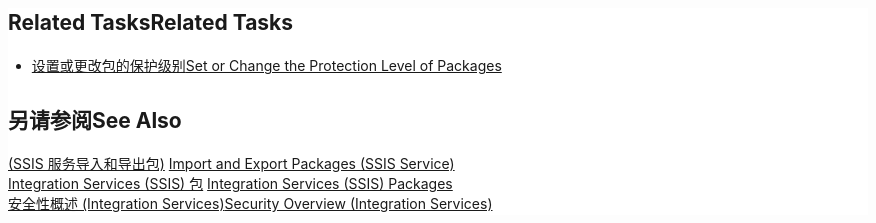 ## <a name="related-tasks"></a><span data-ttu-id="b69e6-188">Related Tasks</span><span class="sxs-lookup"><span data-stu-id="b69e6-188">Related Tasks</span></span>  
  
-   [<span data-ttu-id="b69e6-189">设置或更改包的保护级别</span><span class="sxs-lookup"><span data-stu-id="b69e6-189">Set or Change the Protection Level of Packages</span></span>](../set-or-change-the-protection-level-of-packages.md)  
  
## <a name="see-also"></a><span data-ttu-id="b69e6-190">另请参阅</span><span class="sxs-lookup"><span data-stu-id="b69e6-190">See Also</span></span>  
 <span data-ttu-id="b69e6-191">[&#40;SSIS 服务导入和导出包&#41;](../import-and-export-packages-ssis-service.md) </span><span class="sxs-lookup"><span data-stu-id="b69e6-191">[Import and Export Packages &#40;SSIS Service&#41;](../import-and-export-packages-ssis-service.md) </span></span>  
 <span data-ttu-id="b69e6-192">[Integration Services &#40;SSIS&#41; 包](../integration-services-ssis-packages.md) </span><span class="sxs-lookup"><span data-stu-id="b69e6-192">[Integration Services &#40;SSIS&#41; Packages](../integration-services-ssis-packages.md) </span></span>  
 [<span data-ttu-id="b69e6-193">安全性概述 (Integration Services)</span><span class="sxs-lookup"><span data-stu-id="b69e6-193">Security Overview &#40;Integration Services&#41;</span></span>](security-overview-integration-services.md)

────────

WHAT TO DO: Go through the entries above and pull out each line with "SSIS" in it.

RESPONSE:
 <span data-ttu-id="b69e6-191">[&#40;SSIS 服务导入和导出包&#41;](../import-and-export-packages-ssis-service.md) </span><span class="sxs-lookup"><span data-stu-id="b69e6-191">[Import and Export Packages &#40;SSIS Service&#41;](../import-and-export-packages-ssis-service.md) </span></span>  
 <span data-ttu-id="b69e6-192">[Integration Services &#40;SSIS&#41; 包](../integration-services-ssis-packages.md) </span><span class="sxs-lookup"><span data-stu-id="b69e6-192">[Integration Services &#40;SSIS&#41; Packages](../integration-services-ssis-packages.md) </span></span>  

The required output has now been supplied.